— BEGIN DOCUMENT EXCERPT —
AABC Toolkit: City of Vancouver data migration

From AtoM wiki
Revision as of 17:49, 30 July 2015 by Dan (talk | contribs) (Fix spacing, add footer navigation links)

Main Page > Development > Development/Projects > Development/Projects/AABC Data Migration Toolkit > CVA

Data sources

Content server data

  • approx. 125,000 Private Records (from private donors)
  • approx. 87,000 Public Records (City created documents)
  • approx. 9,700 Maps and Pamphlets
  • approx. 3,350 Public documents (published materials issued by the City)
  • 812 Accession records
  • 224 Authority records (for Public Records only)
  • 195 Authority records relationships
  • 88 Ephemera records (private sources)

Other sources

  •  ??? ICA-AtoM 1.1 records
  • approx. 70,000 digital objects (TIFF)

Process

For Content Server data:

  • Exported data to CSV from Content Server,
  • Transformed data to match ICA-AtoM RAD CSV template via "Pentaho Data Integration" (PDI) tool,
  • imported into ICA-AtoM via CSV import command line (CLI) script.

For ICA-AtoM 1.1 data:

  • Migrate and import via standard ICA-AtoM upgrade procedure.

For digital objects:

  • Processed RAW TIFFs via Archivematica to produce DIPs (expand?),
  • Then imported using CLI DIP import script

Importing

Import of the private records initially took 1 second per record on a conventional workstation, but an import speed of 0.12 seconds per record, initially, was achieved using a ~15GB RAM Rackspace Cloud instance (~$0.90/hour?) with an Ubuntu 11.04 LAMP stack. Import would slow down as it went, however, so the CSV dump was split into 10000 row chunks. The import slows down as it goes, but we were able to import 125K rows in ~12 hours after using a patch to disable nested set (hierarchy) updating. Post-import search indexing is very slow still.

Following are the steps to do the import (using Gnu Screen to keep the session alive).
— END DOCUMENT EXCERPT —
=== TO-DO LIST ===
**A)** Copy a passage from the data migration page word for word, starting with "AABC Toolkit: City" and going on through "(from private donors)".
**B)** Write the next part of the data migration page, picking up right after its final sentence.
The material after this point has no connection to the data migration page.
— BEGIN MATERIAL —
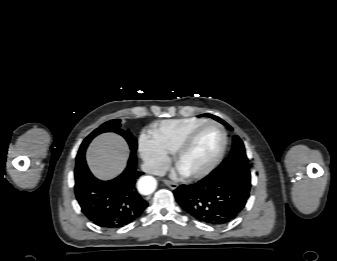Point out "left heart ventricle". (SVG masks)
— END MATERIAL —
=== OUTPUTS ===
**A)**
AABC Toolkit: City of Vancouver data migration

From AtoM wiki
Revision as of 17:49, 30 July 2015 by Dan (talk | contribs) (Fix spacing, add footer navigation links)

Main Page > Development > Development/Projects > Development/Projects/AABC Data Migration Toolkit > CVA

Data sources

Content server data

  • approx. 125,000 Private Records (from private donors)

**B)**
  1. SSH to import server
  2. Download CSV data to /root
  3. Enter apt-get update
  4. Enter apt-get install -y tasksel subversion screen
  5. Enter tasksel install lamp-server
  6. Enter /usr/sbin/apache2ctl restart
  7. Enter cd /var/www
  8. Check out qubit Subversion trunk to qubit
  9. Enter chown -R www-data:www-data qubit
  10. Create qubit MySQL database
  11. Visit Qubit with browser to complete installation
  12. Enter cd qubit
  13. Enter screen
  14. Enter ./symfony csv:import path/to/first/import/file --rows-until-update=5 --error-log=/root/errors.log --source-name=source_name
  15. In the import command, "source_name" is used when recording mapping of legacy IDs to new Qubit IDs

Setup after initial import.

  1. Update nested set data: ./symfony propel:build-nested-set (took 3.33 minutes for 125K imported objects)

Challenges

  • Private Records CSV export included 100+ columns, and over 1 million data points.
  • Google Refine could not handle this much data, and could not be used for data transformation or normalization

Data mapping

LEGEND
"B" - [mostly] blank (haven't checked all records)
"T" - human readable text
"R" - machine readable (i.e. populated from a value list)
Problem mapping
Requires pre-processing
Do not migrate

Private record data mapping

Original CVA column RAD CSV template column Qubit column Notes
ACCESSION NUMBER (B) accessionNumber accession.identifier (via `relation`) Add an accession record related via `relation` table (many-to-many)
ADMIN HIST OR BIO (T) creatorsHistory actor_i18n.history, event.type_id = QubitTerm::CREATION_ID Creators are an `actor` linked to information_object via the many-to-many `event` table (event.information_object_id <-> event.actor_id). The event.type_id column is required and is defined in lib/model/QubitTerm.php as a class constant (i.e. CREATION_ID = 111). The related `actor` row needs to be the same one used for Creators (actor_i18n.authorized_form_of_name) column. The `event` row needs to be the same one used for Creation date (event_i18n.dates), START YEAR (event.start_date) and END YEAR (event.end_date).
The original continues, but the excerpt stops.